As we rush towards fall and Q4, every business enters budget season. Large and small businesses alike, we dive deep into the annual ritual of agreeing an operating budget. You’ll see a million blog posts on how to create them. So instead I thought I’d capture my last 40 years of creating them from rookie to more seasoned reviewer, to explain why they fail!
Firstly they are misunderstood. Budgets are a great opportunity to set out a plan of actions to achieve success. They are an opportunity to articulate alignment (god knows when the year gets into full swing, alignment can go out the window). Alignment of effort, of message, of purpose, and therefore efficiency of every employee’s activity. It’s a plumb line of calm as the market, competitors, staff, health, and stuff gets in the way.
Why They Fail
- Completed beautifully by really smart accountants with such impeccable formulas and macros that they seem believable. Solution: Budgets are policy documents that are converted into aligned financial models to see if they make sense. You articulate how you expect every aspect of the business to operate next year, agree the policy and put a number on it.
- Budgets gets confused with strategic planning. This causes great strategic plans to be crushed into an unrealistic timeframe of 12 months to be achieved. Solution: Instead, assuming a December year end, strategic planning is a separate process done in Q1 and Q2. The conclusions feed into the budget process later in the year.
- Sales targets are set at the same level as the sales budget. No wiggle room to underperform. Set realistic sales targets and ensure sales budgets are 80% of that level. This assumes a fair but stretching set of sales targets.
- Sales price increases are assumed early in the new financial year budget. No room to change your mind if the market is telling you to back off and delay that price hike.
- Salary levels across too many departments are below market rates, ensuring that your labor turnover rates are way too optimistic. And if that is the case, it probably means your hiring assumptions are flawed.
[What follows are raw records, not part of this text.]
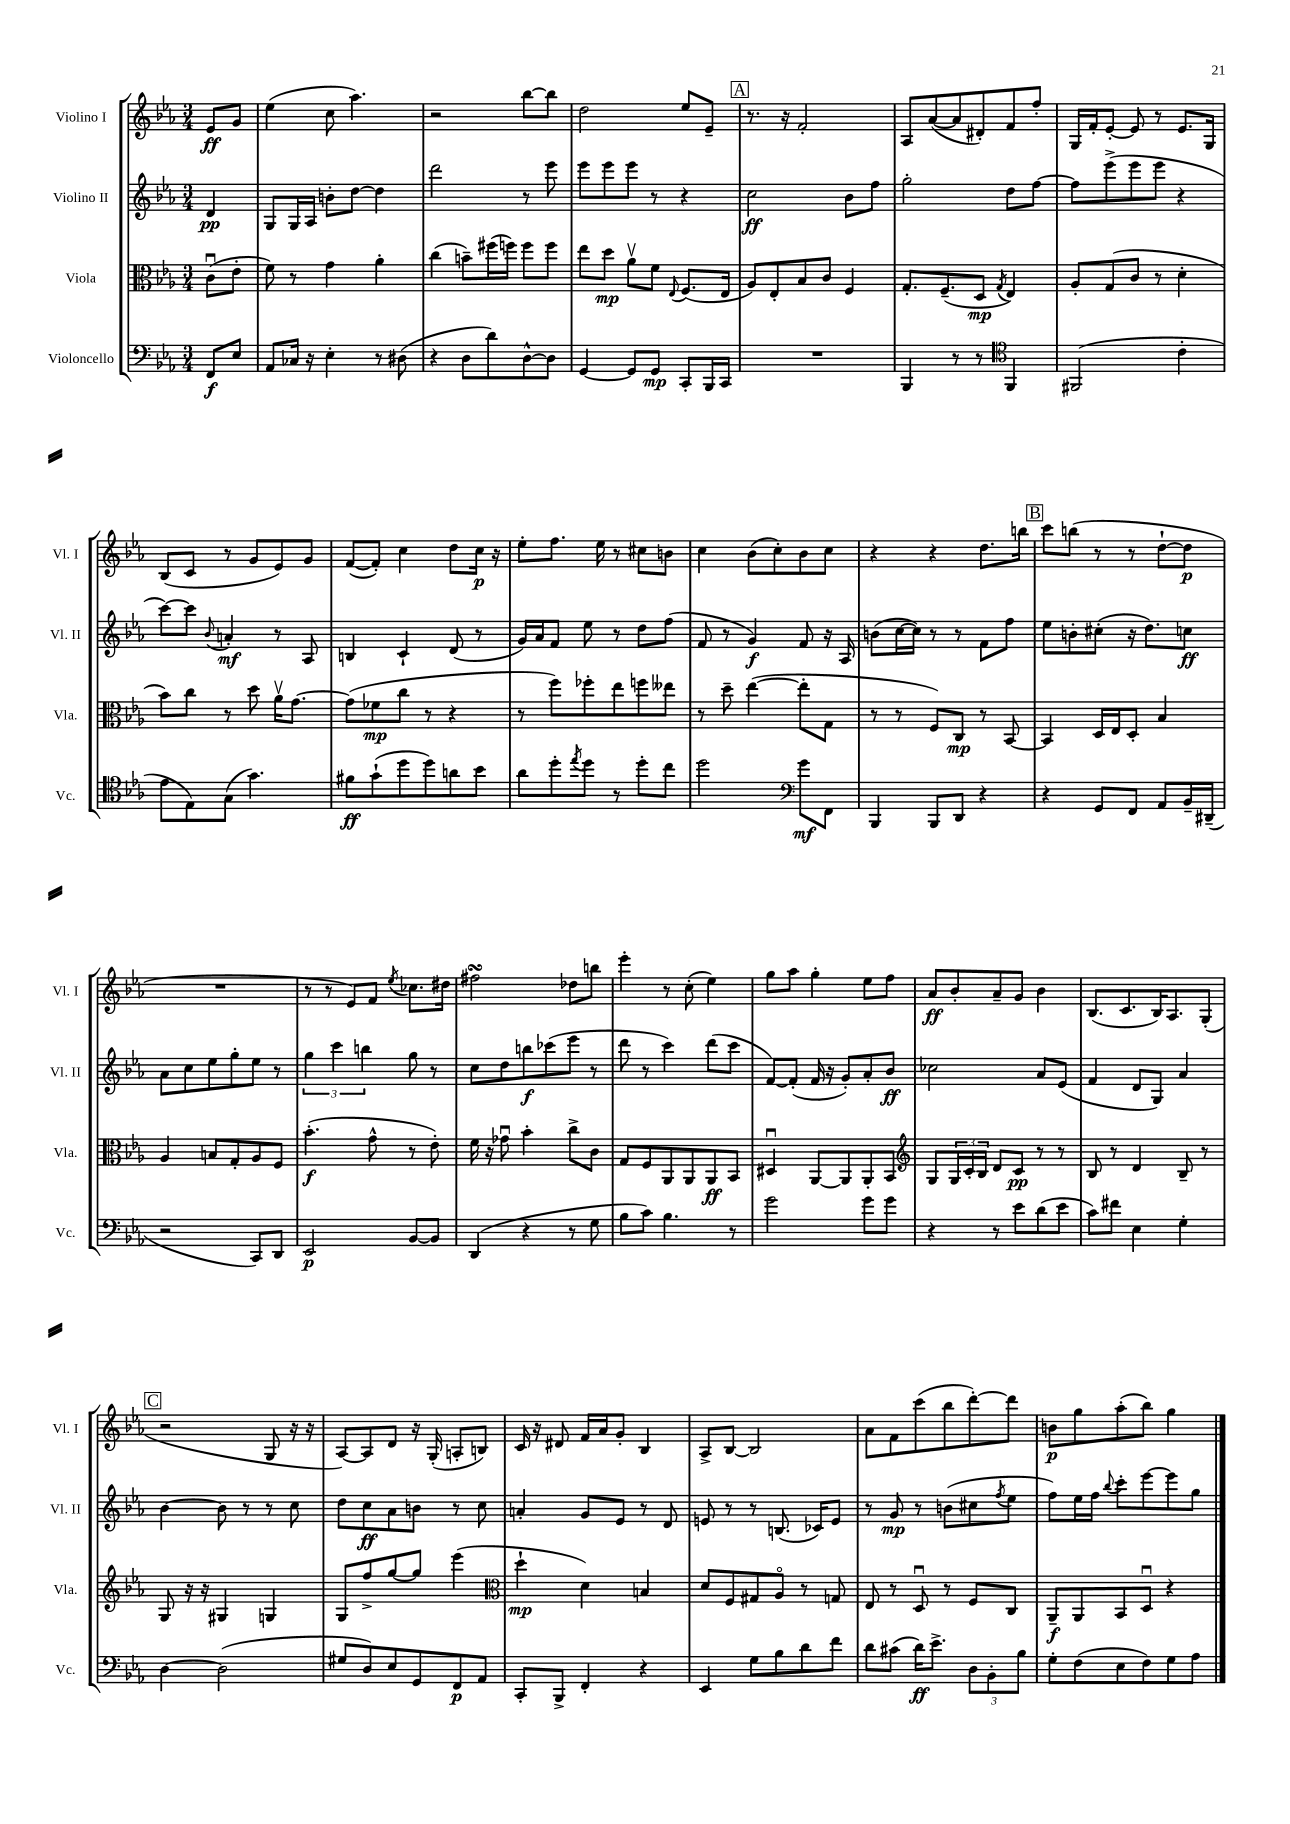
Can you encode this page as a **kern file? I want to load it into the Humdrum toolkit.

**kern	**kern	**kern	**kern
*staff4	*staff3	*staff2	*staff1
*clefF4	*clefC3	*clefG2	*clefG2
*k[b-e-a-]	*k[b-e-a-]	*k[b-e-a-]	*k[b-e-a-]
*M3/4	*M3/4	*M3/4	*M3/4
8FF/L	(8cu\L	4d/	8e-/L
8E-/J	8e-'\J	.	8g/J
=	=	=	=
8AA-/L	8f\)	8G/L	(4ee-\
16C-/Jk	8r	16G/L	.
16r	.	16A-/JJ	.
4E-'\	4g\	8b'\L	8cc\
.	.	[8dd\J	4.aa-\)
8r	4a-'\	4dd\]	.
(8D#\	.	.	.
=	=	=	=
4r	(4cc\	2ddd\	2r
8D\L	8b~\L)	.	.
8d\)	(16ff#\L	.	.
.	16ff\JJ)	.	.
[8D^^\	8ff\L	8r	[8bb-\L
8D\]J	8ff\J	8eee-\	8bb-\]J
=	=	=	=
[4GG/	8ee-\L	8eee-\L	2dd\
.	8dd\J	8eee-\	.
8GG/]L	8a-v\L	8eee-\J	.
8GG/J	8f\J	8r	.
.	8qqE-/	.	.
8CC'/L	(8.F/L	4r	8ee-/L
16BBB-/L	.	.	8e-~/J
16CC/JJ	16E-/Jk	.	.
=	=	=	=
2.r	8A-/L)	2cc\	8.r
.	8E-'/	.	.
.	.	.	16r
.	8B-/	.	2f'/
.	8c/J	.	.
.	4F/	8b-\L	.
.	.	8ff\J	.
=	=	=	=
4BBB-/	8.G'/L	2gg'\	8A-/L
.	.	.	([8a-/
.	(8.F~/	.	.
8r	.	.	8a-/]
8r	8D/J	.	8d#'/)
*clefC4	*	*	*
.	8qG/	.	.
4FF/	4E-/)	8dd\L	8f/
.	.	[8ff\J	8ff'/J
=	=	=	=
(2FF#/	8A-'/L	8ff\]L	16G/LL
.	.	.	16f'/J
.	(8G/	(8eee-^\	[8e-'/J
.	8c/J	8eee-\	8e-/]
.	8r	8eee-\J	8r
4c'\	4d'\	4r	8.e-/L
.	.	.	16G/Jk
=	=	=	=
8e-\L	8b-\L)	[8ccc\L)	(8B-/L
8E-\)	8cc\J	8ccc\]J	8c/J
.	.	8qqb-/	.
(8G\J	8r	4a'/	8r
4.g\)	8dd\	.	8g/L
.	16a-v\LK	8r	8e-/)
.	[8.g\J	.	.
.	.	8A-/	8g/J
=	=	=	=
8f#\L	(8g\]L	4B/	([8f/L
(8g`\	8f-\	.	8f'/]J)
8dd\	8cc\J	4c`/	4cc\
8dd\)	8r	.	.
8a\	4r	(8d/	8dd\L
8b-\J	.	8r	16cc\Jk
.	.	.	16r
=	=	=	=
8a-\L	8r	16g/LL)	8ee-'\L
.	.	16a-/J	.
8dd'\	8ff\L)	8f/J	8.ff\J
8qee-/	.	.	.
8dd\J	8ff-'\	8ee-\	.
.	.	.	16ee-\
8r	8ee-\	8r	8r
8dd'\L	8ff\	8dd\L	8cc#\L
8cc\J	8ee--\J	(8ff\J	8b\J
=	=	=	=
2dd\	8r	8f/	4cc\
.	8dd~\	8r	.
.	([4ee-\	4g/)	(8b-\L
.	.	.	8cc'\)
*clefF4	*	*	*
8g\L	8ee-'\]L	8f/	8b-\
8FF\J	8G\J	16r	8cc\J
.	.	16A-/	.
=	=	=	=
4BBB-/	8r	(8b\L	4r
.	8r	[16cc\L	.
.	.	16cc\]JJ)	.
8BBB-/L	8F/L)	8r	4r
8DD/J	8C/J	8r	.
4r	8r	8f\L	8.dd\L
.	[8BB-/	8ff\J	.
.	.	.	16bb\Jk
=	=	=	=
4r	4BB-/]	8ee-\L	8ccc\L
.	.	8b'\	(8bb\J
8GG/L	16D/LL	(8cc#'\J	8r
.	16E-/J	.	.
8FF/J	8D'/J	16r	8r
.	.	8.dd\L)	.
8AA-/L	4B-/	.	[8dd`\L
16BB-~/L	.	8cc\J	8dd\]J
(16DD#~/JJ	.	.	.
=	=	=	=
2r	4A-/	8a-\L	2.r
.	.	8cc\	.
.	8B/L	8ee-\	.
.	8G'/	8gg'\	.
8CC/L)	8A-/	8ee-\J	.
8DD/J	8F/J	8r	.
=	=	=	=
2EE-/	(4.b-'\	6gg\	8r
.	.	.	8r
.	.	6ccc\	.
.	.	.	8e-/L)
.	.	6bb\	.
.	8g^^\	.	8f/J
.	.	.	8qee-/
[8BB-/L	8r	8gg\	8.cc-\L
8BB-/]J	8e-'\)	8r	.
.	.	.	16dd#\Jk
=	=	=	=
(4DD/	16f\	8cc\L	2ff#\
.	16r	.	.
.	8g-u\	8dd\	.
4r	4b-'\	8bb\	.
.	.	(8ccc-\	.
8r	8cc^\L	8eee-\J	8dd-\L
8G\	8c\J	8r	8bb\J
=	=	=	=
8B-\L	8G/L	8ddd\	4eee-'\
8c\J)	8F/	8r	.
4.B-\	8AA-/	4ccc\)	8r
.	8AA-/	.	(8cc'\
.	8AA-/	(8ddd\L	4ee-\)
8r	8BB-/J	8ccc\J	.
=	=	=	=
2g\	4D#u/	[8f/L)	8gg\L
.	.	(8f'/]J	8aa-\J
.	[8AA-/L	16f/	4gg'\
.	.	16r	.
.	8AA-/]	8g'/L)	.
8g\L	8AA-'/	8a-'/	8ee-\L
8g\J	8BB-/J	8b-/J	8ff\J
=	=	=	=
*	*clefG2	*	*
4r	8G/L	2cc-\	8a-/L
.	24G/L	.	8b-'/
.	24c'/	.	.
.	24B-/JJ	.	.
8r	8d/L	.	8a-~/
8e-\L	8c/J	.	8g/J
(8d\	8r	8a-/L	4b-\
8e-\J	8r	(8e-/J	.
=	=	=	=
8c\L)	8B-/	4f/	(8.B-/L
8f#\J	8r	.	.
.	.	.	8.c/
4E-\	4d/	8d/L	.
.	.	8G/J)	16B-/K)
.	.	.	8.A-/
4G'\	8B-~/	4a-/	.
.	8r	.	(8G'/J
=	=	=	=
[4D\	8G/	[4b-\	2r
.	16r	.	.
.	16r	.	.
(2D\]	4G#/	8b-\]	.
.	.	8r	.
.	4G/	8r	8G/
.	.	8cc\	16r
.	.	.	16r
=	=	=	=
8G#/L	8G/L	8dd\L	[8A-/L)
8D/)	8ff^/	8cc\	8A-/]
8E-/	[8gg/	8a-\	8d/J
8GG/	8gg/]J	8b\J	16r
.	.	.	(16G'/
8FF/	(4eee-\	8r	8A'/L
8AA-/J	.	8cc\	8B/J)
=	=	=	=
*	*clefC3	*	*
8CC'/L	4dd`\	4a'/	16c/
.	.	.	16r
8BBB-^/J	.	.	8d#/
4FF'/	4d\)	8g/L	16f/LL
.	.	.	16a-/J
.	.	8e-/J	8g'/J
4r	4B/	8r	4B-/
.	.	8d/	.
=	=	=	=
4EE-/	8d/L	8e/	8A-^/L
.	8F/	8r	[8B-/J
8G\L	8G#/	8r	2B-/]
8B-\	8A-o/J	(8.B/	.
8d\	8r	.	.
.	.	16c-/LK)	.
8f\J	8G/	8e/J	.
=	=	=	=
8d\L	8E-/	8r	8a-\L
(8c#\J	8r	8g/	8f\
16d\LK)	8Du/	8r	(8ccc\
8.e-^\J	.	.	.
.	8r	(8b\L	8bb-\
12D\L	8F/L	8cc#\	[8ddd'\)
12BB-'\	.	.	.
.	.	8qff/	.
.	8C/J	8ee-\J	8ddd\]J
12B-\J	.	.	.
=	=	=	=
8G'\L	8AA-~/L	8ff\L)	8b\L
(8F\	8AA-/	16ee-\L	8gg\
.	.	16ff\JJ	.
.	.	8qqbb-/	.
8E-\	8BB-/	8ccc'\L	(8aa-'\
8F\)	8Du/J	[8eee-\	8bb-\J)
8G\	4r	8eee-\]	4gg\
8A-\J	.	8gg\J	.
==	==	==	==
*-	*-	*-	*-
- New product launch costs in terms of marketing and advertising costs are inadequate (because they are based on previous years).
- The business is entering a significant scaling phase ($10m to $50m or $500m to $1 billion, in other words beyond the normal growth rate) but the budget mindset is still at last year plus 10%.
- Every five years you need to take a step back and adopt a zero-based budget approach (see post). This imagines starting the business again with the level of business you have at present. What costs do I really need? When businesses stop thinking like a startup, they lose the agility and insights that made them successful in the first place.
- Your marketplace is changing dramatically around you. Think 5G in the telecoms world, think driverless cars, think about most industries going through generational change. Does your budgeting approach reflect this reality?
- Accountability: There is too much mystery around who owns the delivery of specific budget objectives. It could be divisional profits or strategic project success or new product launches. Someone has to own the budget promise.
I hope this checklist helps. The budget process can be a remarkable tool to support your success if executed properly.